(Your goal) Pull out all lines from the listing below in which the word "down" appears.

(Recorded information)
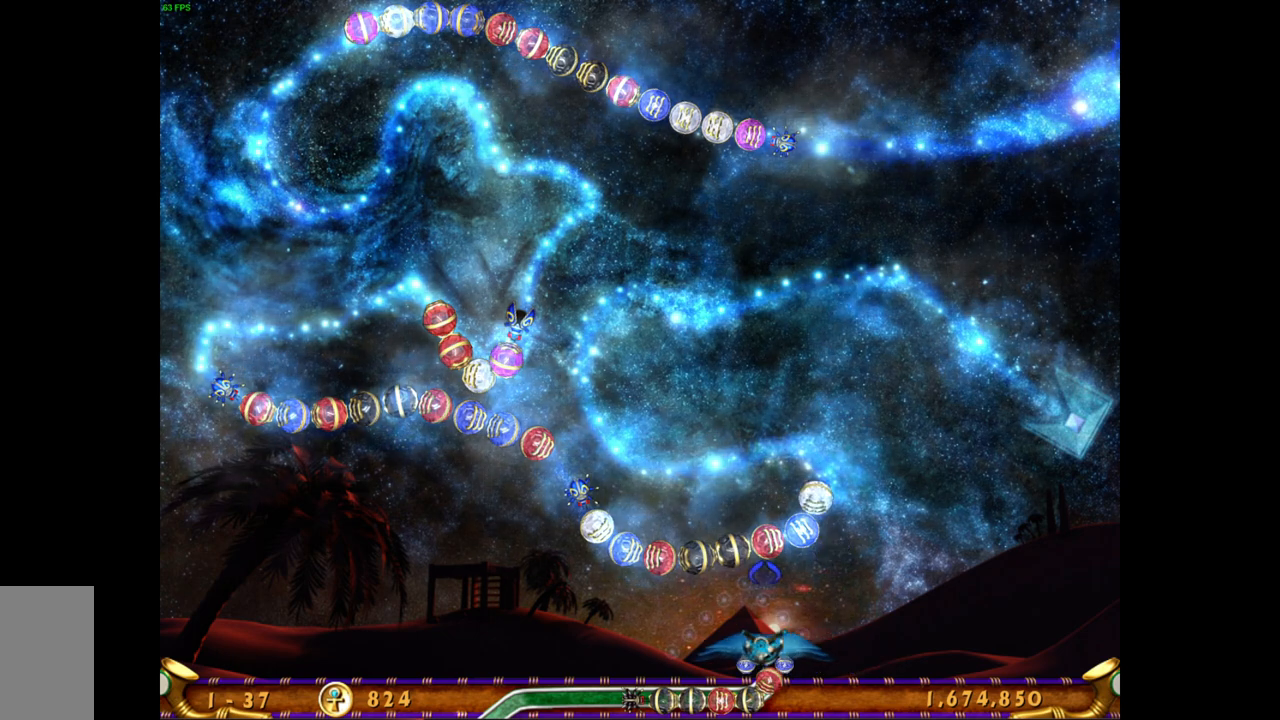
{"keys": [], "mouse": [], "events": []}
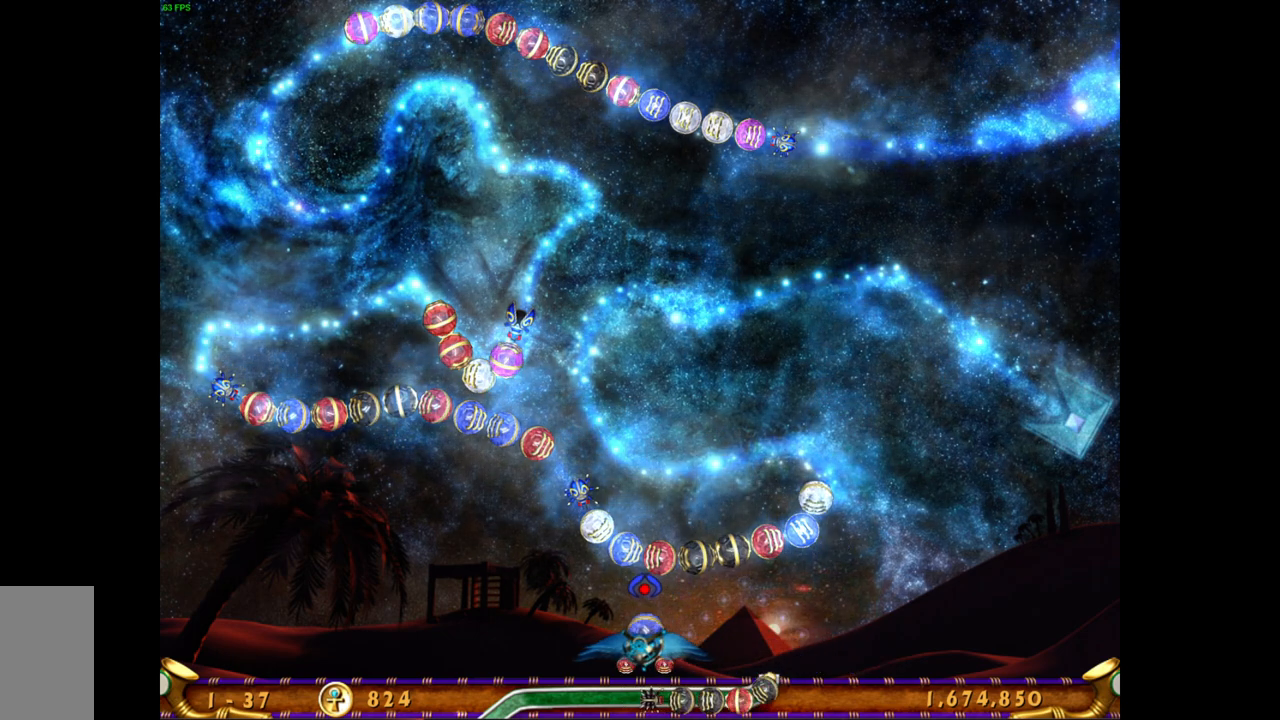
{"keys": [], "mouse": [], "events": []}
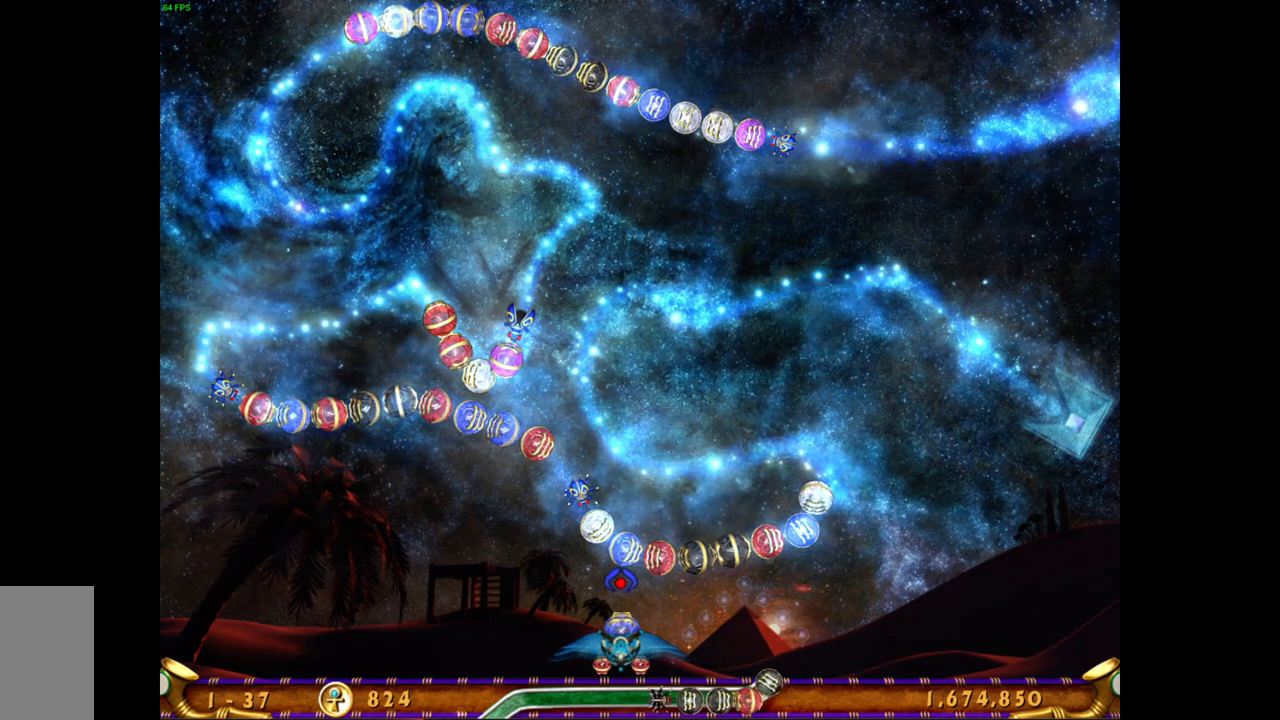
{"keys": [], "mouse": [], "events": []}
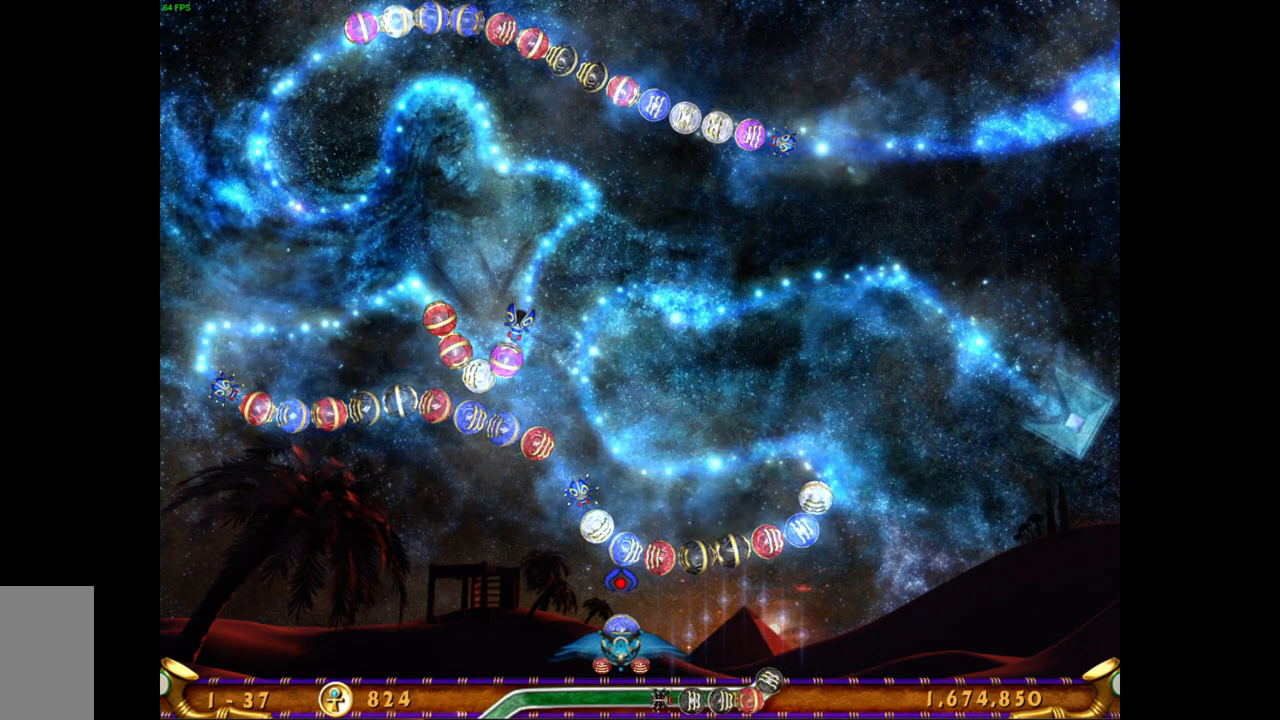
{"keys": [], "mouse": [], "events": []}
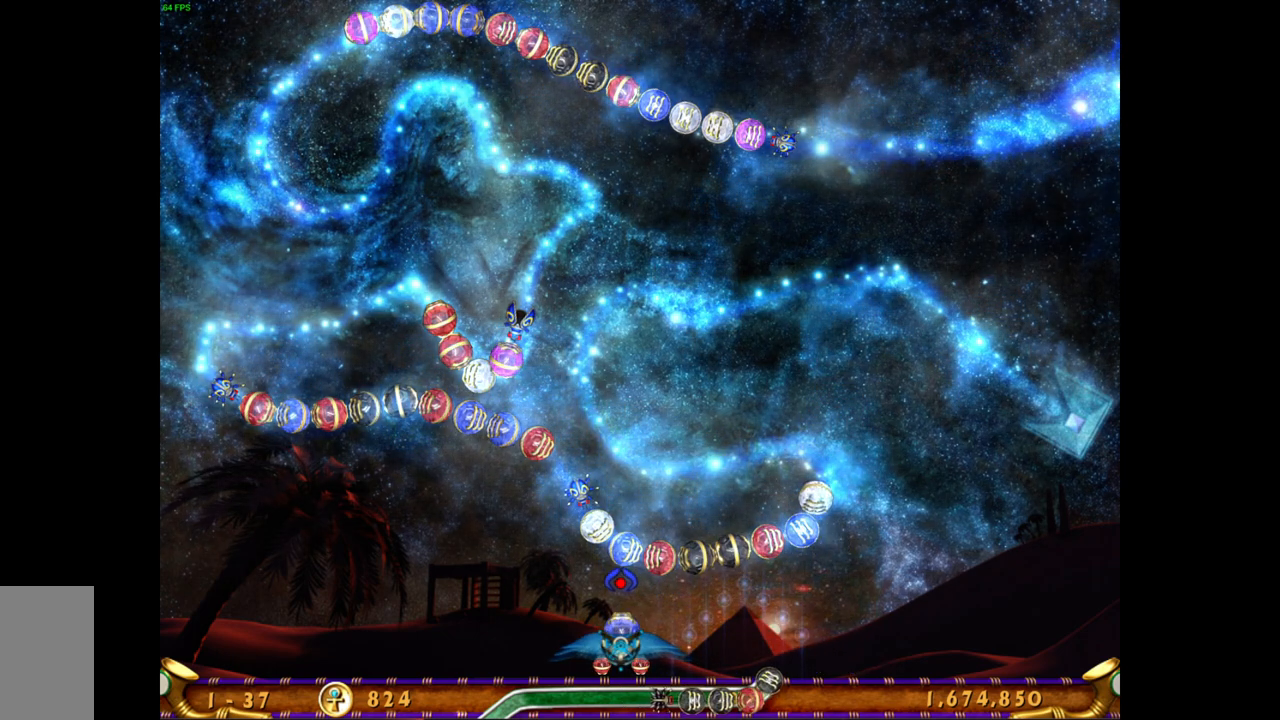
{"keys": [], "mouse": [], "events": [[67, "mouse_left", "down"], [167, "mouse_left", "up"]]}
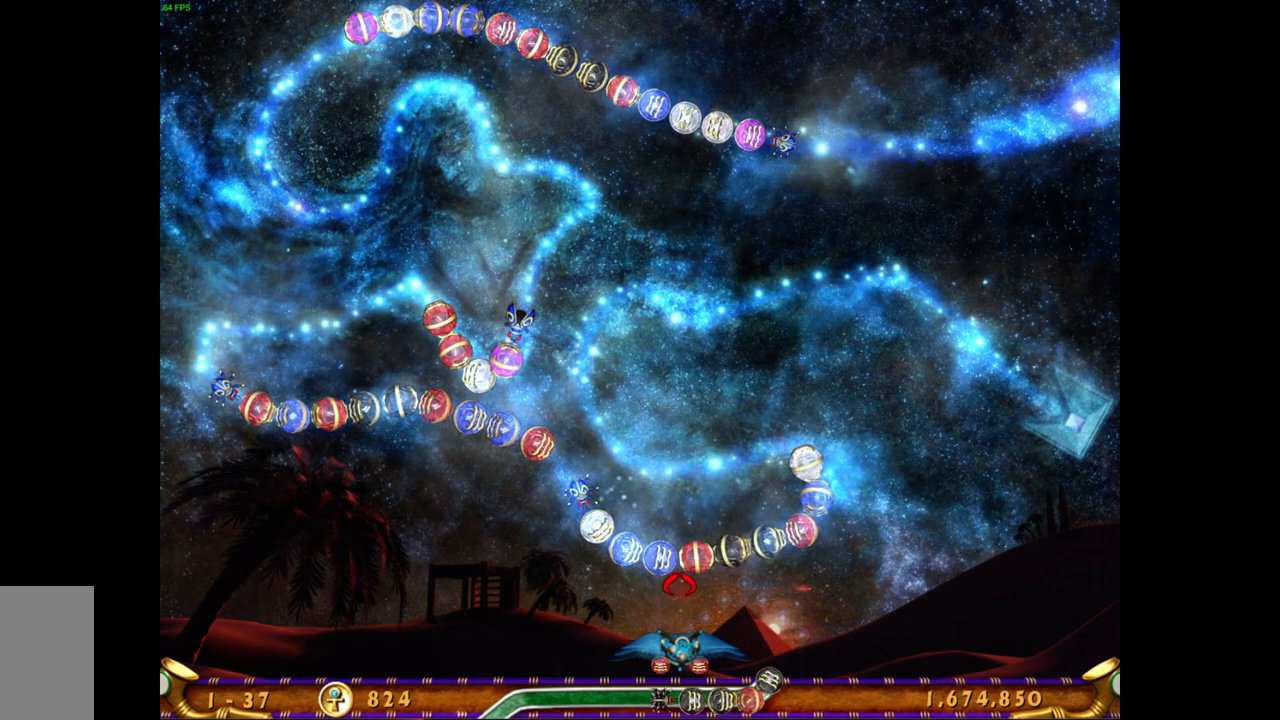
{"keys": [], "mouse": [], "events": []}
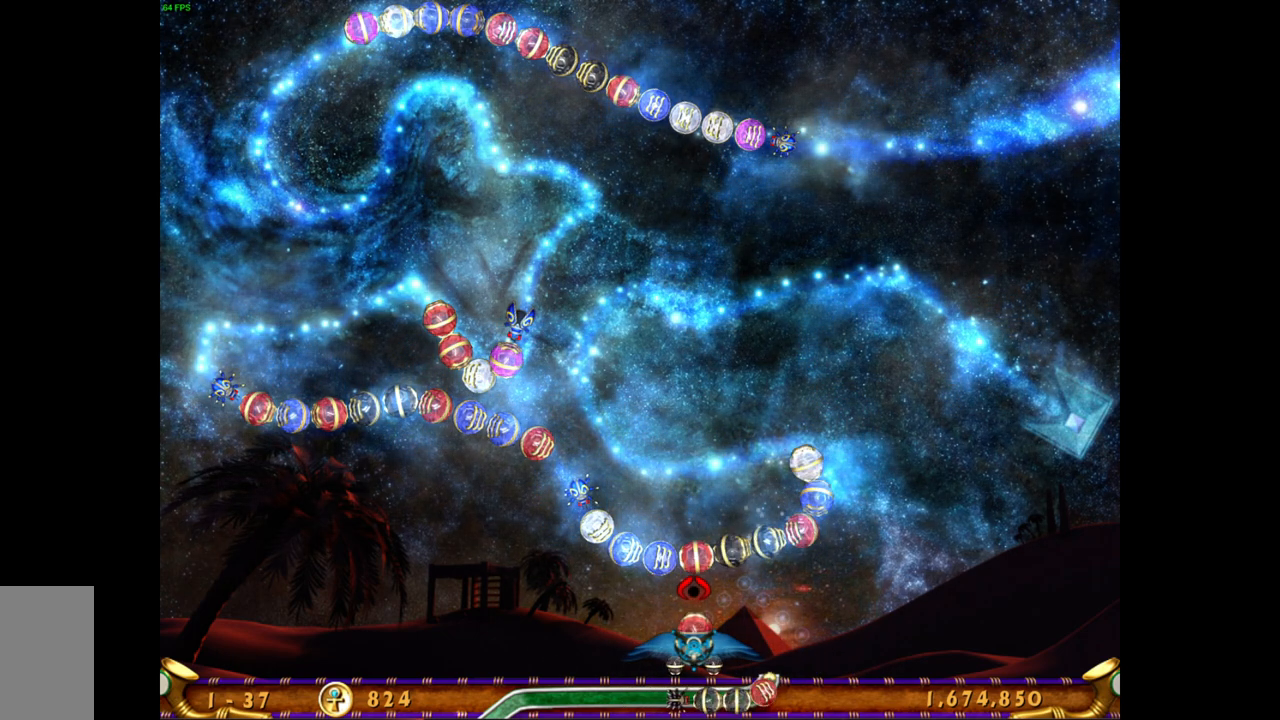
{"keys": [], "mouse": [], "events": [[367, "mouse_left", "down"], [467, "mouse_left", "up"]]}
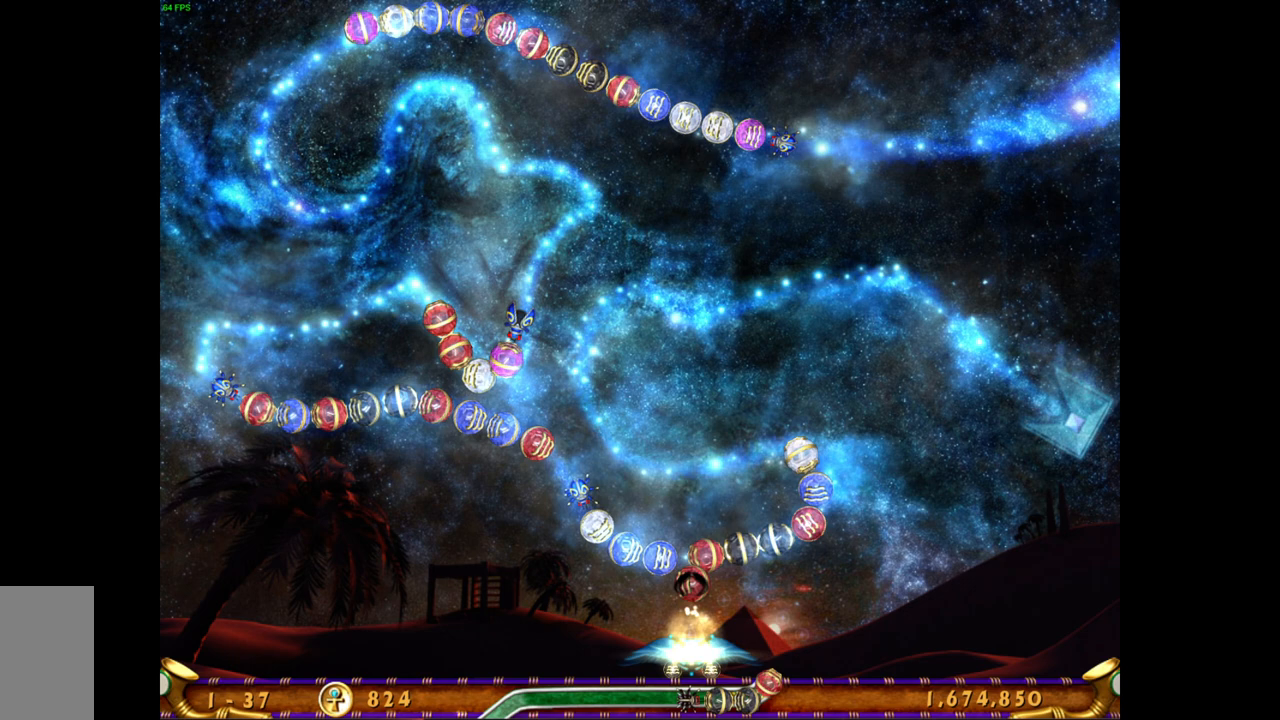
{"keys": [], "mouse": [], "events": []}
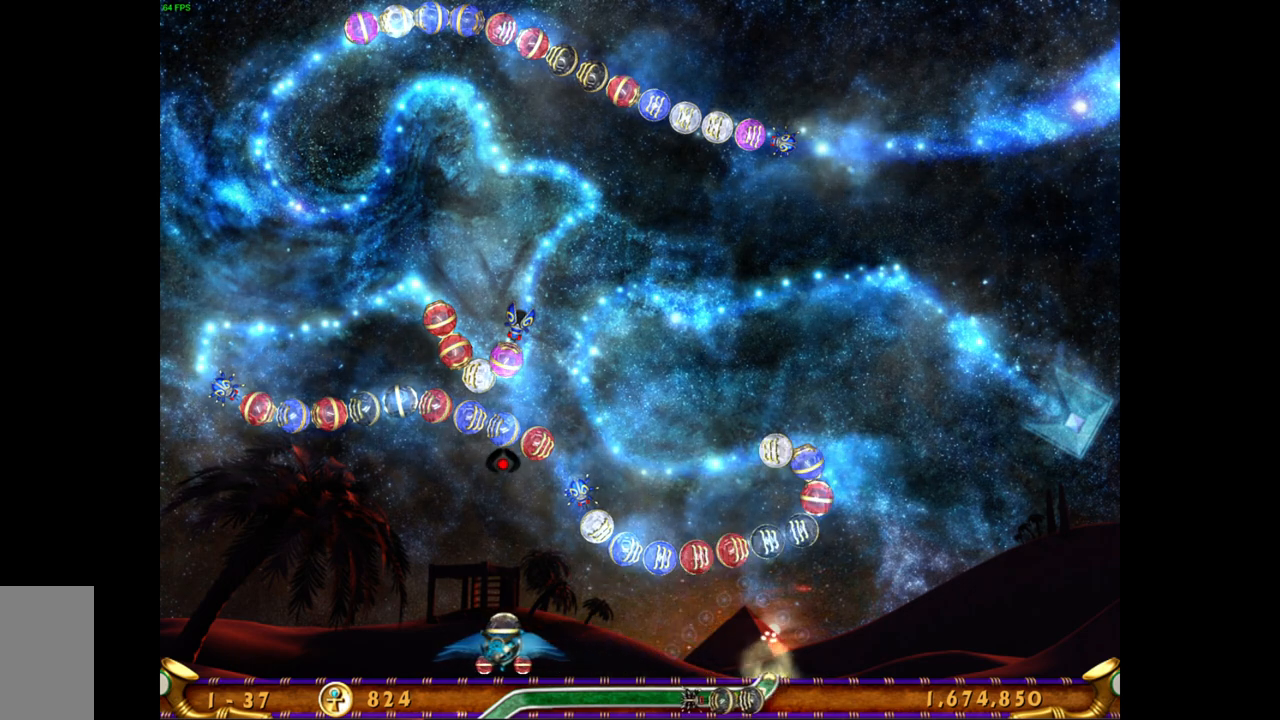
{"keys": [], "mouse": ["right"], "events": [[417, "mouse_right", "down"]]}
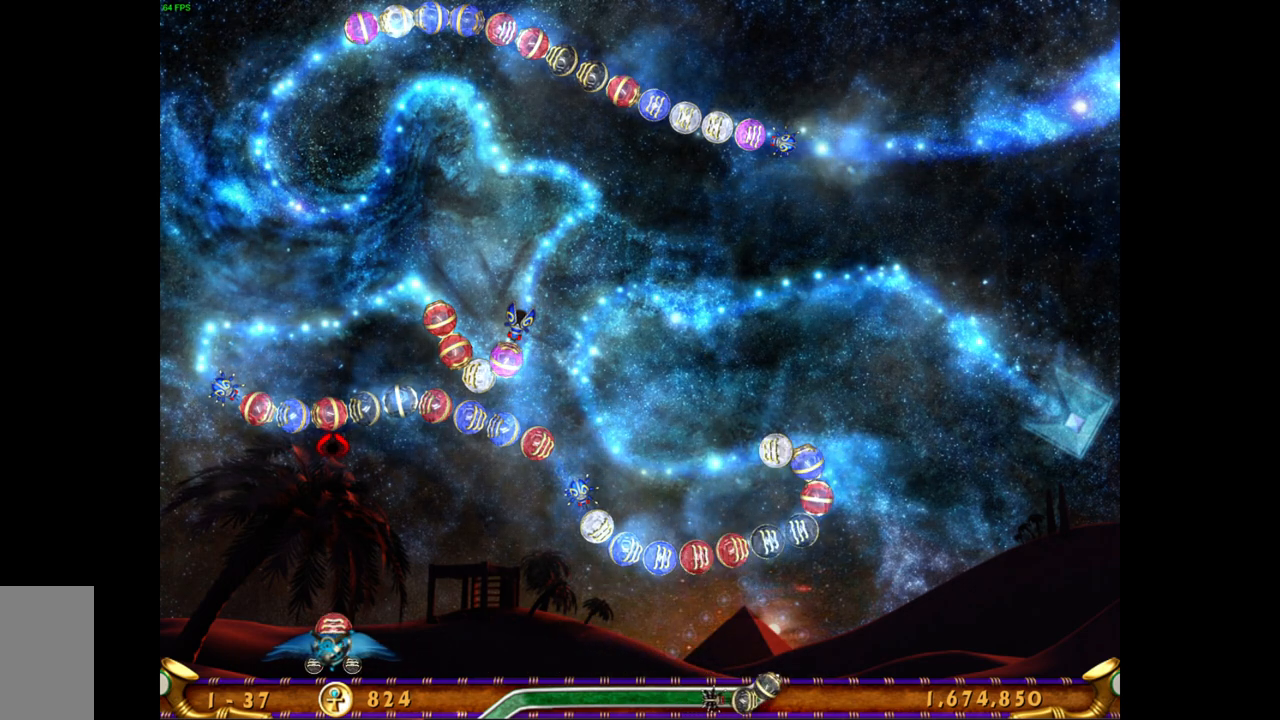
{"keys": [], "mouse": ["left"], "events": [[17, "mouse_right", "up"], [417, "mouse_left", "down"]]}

(The answer)
{"keys": [], "mouse": [], "events": [[67, "mouse_left", "down"], [167, "mouse_left", "up"]]}
{"keys": [], "mouse": [], "events": [[367, "mouse_left", "down"], [467, "mouse_left", "up"]]}
{"keys": [], "mouse": ["right"], "events": [[417, "mouse_right", "down"]]}
{"keys": [], "mouse": ["left"], "events": [[17, "mouse_right", "up"], [417, "mouse_left", "down"]]}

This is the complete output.